Das Haus wurde von der Stiftung gekauft und in ein soziales Projekt verwandelt. „Bitte informieren Sie sich doch auch dort über die Stiftung“, heißt es fast schon demütig. Das erste Plakat wurde umgehend beschmiert mit: „Wir hassen Euch!“ „Wir Euch nicht“, schrieb Michael T. darunter. Man sucht ja den Dialog.

Zwei Aktivisten, die Farbbeutel geworfen hatten, griff die Polizei in der Umgebung auf. Den Beamten waren der eilige Gang und die Farbspritzer auf der Kleidung aufgefallen. „Das waren adrette junge Männer mit Seitenscheitel und Popperlocken“, erzählt Springer, „so Mitte zwanzig, Studenten“. Der eine kam sogar aus Böblingen, stellte der Architekt, selbst gebürtiger Schwabe, fest. Doch nachweisen konnte man den beiden nichts.

Böller auf der Terrasse

Bisher hat die Versicherung den Sachschaden von 75.000 Euro beglichen. Nur bestand sie darauf, neben den Eingängen nur noch kleine Glasscheiben einzusetzen. Das sieht nicht mehr so gut aus, dafür ist der Schaden geringer, wenn mal wieder was kaputtgeschlagen wird. „Man hat schon ein bisschen Angst“, sagt Robert Mieth, der 35-jährige Koarchitekt des Hauses.
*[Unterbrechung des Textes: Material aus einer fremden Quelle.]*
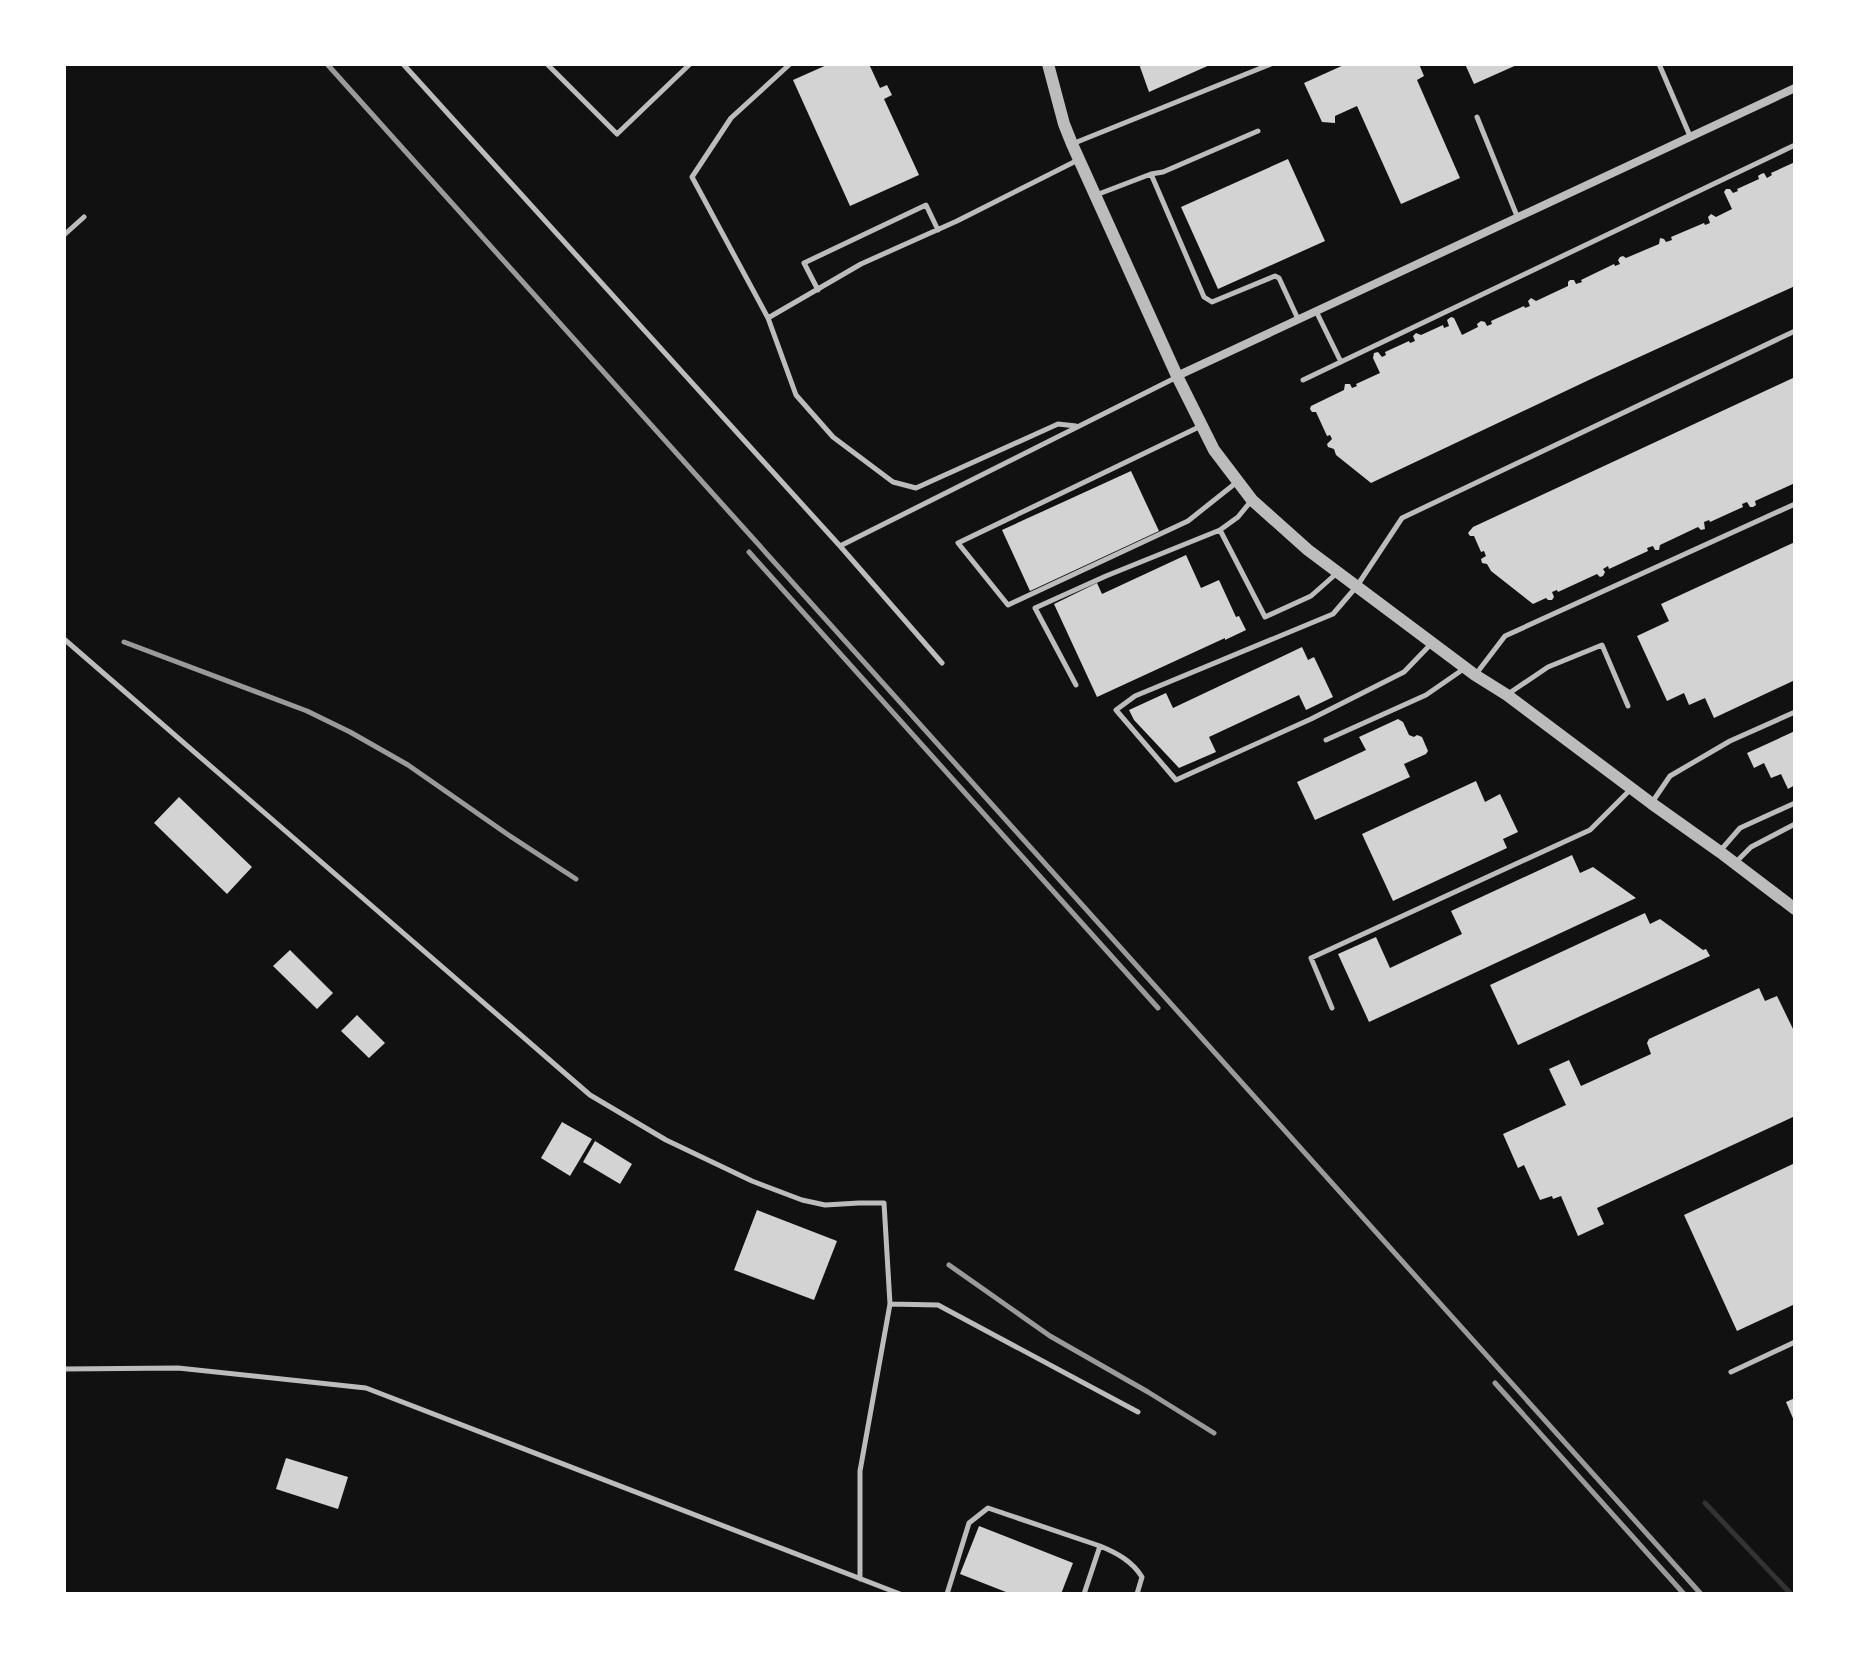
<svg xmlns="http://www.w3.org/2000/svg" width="1859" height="1658" font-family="'Golos Text',sans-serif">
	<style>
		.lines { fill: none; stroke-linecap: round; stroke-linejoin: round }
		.stream { stroke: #333; stroke-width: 5 }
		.building { fill: #d3d3d3 }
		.service { stroke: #bcbcbc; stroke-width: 5 }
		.minor { stroke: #bcbcbc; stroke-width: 8 }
		.tertiary { stroke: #bcbcbc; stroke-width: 12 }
		.rail { stroke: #9a9a9a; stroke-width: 5 }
	</style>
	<rect width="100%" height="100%" fill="#111"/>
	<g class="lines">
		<path class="stream" d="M1705,1503L1791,1594"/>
	</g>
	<path class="building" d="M829,64H869L880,88L887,85L892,95L884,99L919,175L850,206L793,80Z
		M1139,64H1212L1149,92Z
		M1346,64H1419L1424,76L1417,80L1460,178L1401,204L1357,106L1335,116V123L1322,122L1304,83Z
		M1465,64H1519L1474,84Z
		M1288,159L1325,241L1218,289L1181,207Z
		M1795,162V286L1591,379L1371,483L1336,455L1334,449L1328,447L1327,444L1332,439L1330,435L1327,436L1316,412H1312L1310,409L1311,406L1344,390L1345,384H1350L1352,388L1357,386L1356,384L1380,373L1373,358L1374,353L1378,352L1382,357L1386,355L1385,352L1409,341L1410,343L1415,341L1413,336L1416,333L1421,335L1443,325L1444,328L1449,326L1447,320L1451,317L1454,318L1462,335L1478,327L1477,324L1481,321L1485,322L1487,326L1492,324L1491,321L1524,306L1525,308L1530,306L1528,301L1531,298L1536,301L1568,286V282L1570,280H1574L1576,284L1582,282L1581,280L1614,264L1615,266L1620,264L1618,260L1620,257L1623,256L1626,258L1659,244L1660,238L1664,239L1666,242L1672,240L1671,237L1704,223L1705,225L1710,223L1708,217L1711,214L1716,217L1732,209L1724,192L1726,189H1730L1733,193L1738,191L1737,189L1759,179L1758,176L1761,174L1764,173L1767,178L1772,175L1771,173Z
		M1795,377V483L1755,501L1756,505L1753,507H1750L1747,502L1742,504L1743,507L1710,522L1709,520L1704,522L1705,529L1701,530L1698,527L1660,545L1659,550H1655L1653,546L1647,548L1648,551L1609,569L1608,566L1603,569L1605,572L1603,576L1600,577L1597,574L1558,592L1557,590L1552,592L1554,597L1552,600H1548L1546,598L1533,604L1491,571L1487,564L1482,563L1481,559L1486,556L1484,551L1481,552L1474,536H1470L1468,533L1473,527Z
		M1131,471L1159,531L1030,591L1002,530Z
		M1795,542V680L1714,718L1705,698L1689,705L1684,693L1667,701L1637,636L1669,621L1661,604Z
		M1186,555L1201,588L1219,580L1236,617L1239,616L1246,630L1225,640V638L1097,697L1054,604L1097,583L1102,594Z
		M1302,647L1308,660L1314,657L1333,697L1306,710L1299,695L1209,737L1216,752L1179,768L1134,720L1129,710L1166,693L1173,708Z
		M1398,719L1403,722L1409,735L1414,737L1417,735L1422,737L1428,751L1426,754L1404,764L1410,777L1315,820L1297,782L1366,750L1359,737Z
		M1795,731V785L1788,789L1781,774L1771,778L1764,763L1754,768L1747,753Z
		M1476,781L1485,802L1500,794L1518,832L1503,839L1507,848L1393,901L1362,834Z
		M179,797L252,867L227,894L154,823Z
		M1572,855L1580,873L1593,867L1636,898L1369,1022L1338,954L1376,937L1390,968L1462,934L1451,911Z
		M1645,913L1650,924L1660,919L1703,950L1706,949L1710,956L1518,1045L1490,985Z
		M290,950L333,993L317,1009L273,966Z
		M1759,988L1765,1001L1777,996L1795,1033V1116L1597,1208L1604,1224L1578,1236L1561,1196L1553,1199L1552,1196L1540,1200L1524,1165L1518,1168L1503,1134L1566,1105L1549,1069L1569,1060L1581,1086L1651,1054L1647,1043L1649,1039Z
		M357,1015L385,1043L369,1058L341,1031Z
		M562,1122L592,1139L570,1176L541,1158Z
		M595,1141L632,1164L620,1184L583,1162Z
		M1795,1163V1304L1737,1331L1684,1215Z
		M757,1210L837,1241L814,1300L734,1270Z
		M1795,1398V1423L1786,1402Z
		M286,1458L348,1477L338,1509L276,1489Z
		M979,1526L1073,1563L1061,1594H1011L960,1574Z"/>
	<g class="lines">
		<path class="service" d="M403,64L840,546L942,663
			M547,64L617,134L690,64
			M790,64L731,118L692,177L768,318L861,264L957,221L1078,160
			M1659,64L1690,136
			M1477,117L1517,216
			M1072,144L1271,64
			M1151,174L1163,172L1258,131
			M1096,195L1151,174L1204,297L1212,302L1275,276L1279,278L1298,319
			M64,235L84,217
			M818,290L804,263L926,205L938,230
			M1316,311L1341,362
			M768,318L796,395L833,437L893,482L916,488L1058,424L1076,426
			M1303,380L1795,145
			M1201,426L958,543L1008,605L1188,521L1237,482
			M1251,501L1238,517L1220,530L1265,617L1311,596L1337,573
			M840,546L1177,377
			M64,639L590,1095L666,1140L752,1181L802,1200L825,1205L859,1203H884L890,1304L860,1471V1579
			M1431,644L1404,672L1311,719L1176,780L1116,710L1135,696L1333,614L1357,586L1402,518L1795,331
			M1476,674L1505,636L1795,504
			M1076,685L1035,608L1106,576L1220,530
			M1508,694L1548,667L1602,645L1628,706
			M1326,740L1426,695L1465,668
			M1653,801L1670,776L1730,741L1795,712
			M1720,851L1740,828L1795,803
			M1736,862L1751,847L1795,824
			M1332,1008L1311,958L1590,830L1631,789
			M890,1304L938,1305L1138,1412
			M64,1369L178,1368L366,1388L900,1594
			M1731,1372L1795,1342
			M1100,1546C1117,1553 1132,1561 1142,1577L1137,1594
			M947,1594L969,1523L988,1508L1100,1546L1084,1594"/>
		<path class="minor" d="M1177,376L1795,88"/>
		<path class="tertiary" d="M1048,64L1064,124L1072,144L1177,376L1214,450L1252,500L1308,550L1475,675L1507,695L1651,803L1720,852L1795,909"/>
		<path class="rail" d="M327,64L1701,1594
			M749,552L1158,1008
			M124,642L307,711L350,732L408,765L507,834L576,879
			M949,1265L1050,1336L1148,1392L1214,1433
			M1495,1383L1684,1594"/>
	</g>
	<rect width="1859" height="1658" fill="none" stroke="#ffffff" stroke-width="132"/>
</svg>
Es gebe schon Momente, wo er das Projekt in Frage stelle. Vielleicht hätte man mietenmäßig über eine sozialere Mischung nachdenken können, also höhere Mieten für die meisten Wohnungen zu verlangen und dafür auch ein paar Wohnungen zu billigeren Preisen im Haus anzubieten, überlegt Mieth.

Ein Bewohner ist bereits ausgezogen, nachdem zwei Protestböller auf seiner Terrasse landeten. Doch Springer ist optimistisch: „Das wird sich beruhigen.“ Die neuen Weinreben pflanzt er in große Plastikbeutel und hängt diese hoch oben in das Drahtgeflecht. Da kommt man nicht so leicht ran. Sicher ist sicher.